**Task**
What follows is a set of records; copy all of it exactly.

• • • • • • •

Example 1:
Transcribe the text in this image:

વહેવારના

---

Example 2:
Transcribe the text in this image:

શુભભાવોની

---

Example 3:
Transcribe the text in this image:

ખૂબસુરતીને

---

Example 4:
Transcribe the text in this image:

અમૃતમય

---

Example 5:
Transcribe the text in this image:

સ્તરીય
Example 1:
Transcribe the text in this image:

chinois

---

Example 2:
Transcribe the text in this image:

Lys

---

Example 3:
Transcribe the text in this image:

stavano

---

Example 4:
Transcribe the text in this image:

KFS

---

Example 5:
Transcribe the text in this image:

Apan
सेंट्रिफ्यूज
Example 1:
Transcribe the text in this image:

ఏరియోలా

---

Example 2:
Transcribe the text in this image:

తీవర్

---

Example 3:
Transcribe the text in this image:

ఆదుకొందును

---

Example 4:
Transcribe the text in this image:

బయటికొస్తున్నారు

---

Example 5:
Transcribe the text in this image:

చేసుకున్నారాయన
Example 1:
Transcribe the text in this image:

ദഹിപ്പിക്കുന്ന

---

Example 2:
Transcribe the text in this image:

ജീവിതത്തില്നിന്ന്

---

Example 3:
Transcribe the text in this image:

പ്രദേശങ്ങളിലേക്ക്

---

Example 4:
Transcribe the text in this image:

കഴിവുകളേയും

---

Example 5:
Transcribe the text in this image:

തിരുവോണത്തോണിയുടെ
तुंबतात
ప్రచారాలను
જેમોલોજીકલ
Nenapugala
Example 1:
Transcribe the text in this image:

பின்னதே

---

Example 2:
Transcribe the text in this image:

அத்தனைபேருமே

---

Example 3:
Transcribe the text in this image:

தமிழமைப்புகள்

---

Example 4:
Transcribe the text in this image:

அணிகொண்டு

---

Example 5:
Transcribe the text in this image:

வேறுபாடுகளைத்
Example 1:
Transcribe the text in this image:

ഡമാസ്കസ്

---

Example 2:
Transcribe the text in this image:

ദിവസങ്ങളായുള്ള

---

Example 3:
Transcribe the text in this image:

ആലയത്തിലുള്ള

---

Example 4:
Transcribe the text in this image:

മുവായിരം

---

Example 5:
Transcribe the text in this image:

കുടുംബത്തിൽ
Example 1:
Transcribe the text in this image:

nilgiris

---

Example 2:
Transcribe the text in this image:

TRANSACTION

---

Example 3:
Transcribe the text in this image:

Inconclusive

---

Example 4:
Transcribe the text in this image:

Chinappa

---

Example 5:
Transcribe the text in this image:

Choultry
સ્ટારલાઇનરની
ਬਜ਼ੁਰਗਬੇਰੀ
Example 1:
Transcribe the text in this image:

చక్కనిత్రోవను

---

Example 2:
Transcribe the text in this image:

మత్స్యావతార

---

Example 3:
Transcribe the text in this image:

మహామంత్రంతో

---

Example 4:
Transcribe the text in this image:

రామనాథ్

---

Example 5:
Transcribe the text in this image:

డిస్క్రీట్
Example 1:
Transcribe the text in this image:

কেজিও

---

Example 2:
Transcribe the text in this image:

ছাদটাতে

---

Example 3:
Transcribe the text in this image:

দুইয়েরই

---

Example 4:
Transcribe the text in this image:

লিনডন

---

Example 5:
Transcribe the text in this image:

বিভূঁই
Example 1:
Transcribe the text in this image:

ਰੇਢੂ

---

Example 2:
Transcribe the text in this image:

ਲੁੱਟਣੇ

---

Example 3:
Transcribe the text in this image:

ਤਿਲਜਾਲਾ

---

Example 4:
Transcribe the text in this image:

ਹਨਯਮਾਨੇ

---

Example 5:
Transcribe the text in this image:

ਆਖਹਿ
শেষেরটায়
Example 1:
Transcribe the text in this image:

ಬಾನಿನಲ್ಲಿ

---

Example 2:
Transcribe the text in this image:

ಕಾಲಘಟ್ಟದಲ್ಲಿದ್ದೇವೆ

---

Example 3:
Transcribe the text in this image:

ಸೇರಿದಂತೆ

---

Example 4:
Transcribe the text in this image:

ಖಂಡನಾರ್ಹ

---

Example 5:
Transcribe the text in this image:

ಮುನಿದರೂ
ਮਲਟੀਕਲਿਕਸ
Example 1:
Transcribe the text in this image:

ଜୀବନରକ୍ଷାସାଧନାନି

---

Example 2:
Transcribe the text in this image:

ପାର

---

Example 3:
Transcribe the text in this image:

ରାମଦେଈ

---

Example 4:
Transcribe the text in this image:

• • • • • • •

**Your solution**
Example 1:
Transcribe the text in this image:

વહેવારના

---

Example 2:
Transcribe the text in this image:

શુભભાવોની

---

Example 3:
Transcribe the text in this image:

ખૂબસુરતીને

---

Example 4:
Transcribe the text in this image:

અમૃતમય

---

Example 5:
Transcribe the text in this image:

સ્તરીય
Example 1:
Transcribe the text in this image:

chinois

---

Example 2:
Transcribe the text in this image:

Lys

---

Example 3:
Transcribe the text in this image:

stavano

---

Example 4:
Transcribe the text in this image:

KFS

---

Example 5:
Transcribe the text in this image:

Apan
सेंट्रिफ्यूज
Example 1:
Transcribe the text in this image:

ఏరియోలా

---

Example 2:
Transcribe the text in this image:

తీవర్

---

Example 3:
Transcribe the text in this image:

ఆదుకొందును

---

Example 4:
Transcribe the text in this image:

బయటికొస్తున్నారు

---

Example 5:
Transcribe the text in this image:

చేసుకున్నారాయన
Example 1:
Transcribe the text in this image:

ദഹിപ്പിക്കുന്ന

---

Example 2:
Transcribe the text in this image:

ജീവിതത്തില്നിന്ന്

---

Example 3:
Transcribe the text in this image:

പ്രദേശങ്ങളിലേക്ക്

---

Example 4:
Transcribe the text in this image:

കഴിവുകളേയും

---

Example 5:
Transcribe the text in this image:

തിരുവോണത്തോണിയുടെ
तुंबतात
ప్రచారాలను
જેમોલોજીકલ
Nenapugala
Example 1:
Transcribe the text in this image:

பின்னதே

---

Example 2:
Transcribe the text in this image:

அத்தனைபேருமே

---

Example 3:
Transcribe the text in this image:

தமிழமைப்புகள்

---

Example 4:
Transcribe the text in this image:

அணிகொண்டு

---

Example 5:
Transcribe the text in this image:

வேறுபாடுகளைத்
Example 1:
Transcribe the text in this image:

ഡമാസ്കസ്

---

Example 2:
Transcribe the text in this image:

ദിവസങ്ങളായുള്ള

---

Example 3:
Transcribe the text in this image:

ആലയത്തിലുള്ള

---

Example 4:
Transcribe the text in this image:

മുവായിരം

---

Example 5:
Transcribe the text in this image:

കുടുംബത്തിൽ
Example 1:
Transcribe the text in this image:

nilgiris

---

Example 2:
Transcribe the text in this image:

TRANSACTION

---

Example 3:
Transcribe the text in this image:

Inconclusive

---

Example 4:
Transcribe the text in this image:

Chinappa

---

Example 5:
Transcribe the text in this image:

Choultry
સ્ટારલાઇનરની
ਬਜ਼ੁਰਗਬੇਰੀ
Example 1:
Transcribe the text in this image:

చక్కనిత్రోవను

---

Example 2:
Transcribe the text in this image:

మత్స్యావతార

---

Example 3:
Transcribe the text in this image:

మహామంత్రంతో

---

Example 4:
Transcribe the text in this image:

రామనాథ్

---

Example 5:
Transcribe the text in this image:

డిస్క్రీట్
Example 1:
Transcribe the text in this image:

কেজিও

---

Example 2:
Transcribe the text in this image:

ছাদটাতে

---

Example 3:
Transcribe the text in this image:

দুইয়েরই

---

Example 4:
Transcribe the text in this image:

লিনডন

---

Example 5:
Transcribe the text in this image:

বিভূঁই
Example 1:
Transcribe the text in this image:

ਰੇਢੂ

---

Example 2:
Transcribe the text in this image:

ਲੁੱਟਣੇ

---

Example 3:
Transcribe the text in this image:

ਤਿਲਜਾਲਾ

---

Example 4:
Transcribe the text in this image:

ਹਨਯਮਾਨੇ

---

Example 5:
Transcribe the text in this image:

ਆਖਹਿ
শেষেরটায়
Example 1:
Transcribe the text in this image:

ಬಾನಿನಲ್ಲಿ

---

Example 2:
Transcribe the text in this image:

ಕಾಲಘಟ್ಟದಲ್ಲಿದ್ದೇವೆ

---

Example 3:
Transcribe the text in this image:

ಸೇರಿದಂತೆ

---

Example 4:
Transcribe the text in this image:

ಖಂಡನಾರ್ಹ

---

Example 5:
Transcribe the text in this image:

ಮುನಿದರೂ
ਮਲਟੀਕਲਿਕਸ
Example 1:
Transcribe the text in this image:

ଜୀବନରକ୍ଷାସାଧନାନି

---

Example 2:
Transcribe the text in this image:

ପାର

---

Example 3:
Transcribe the text in this image:

ରାମଦେଈ

---

Example 4:
Transcribe the text in this image:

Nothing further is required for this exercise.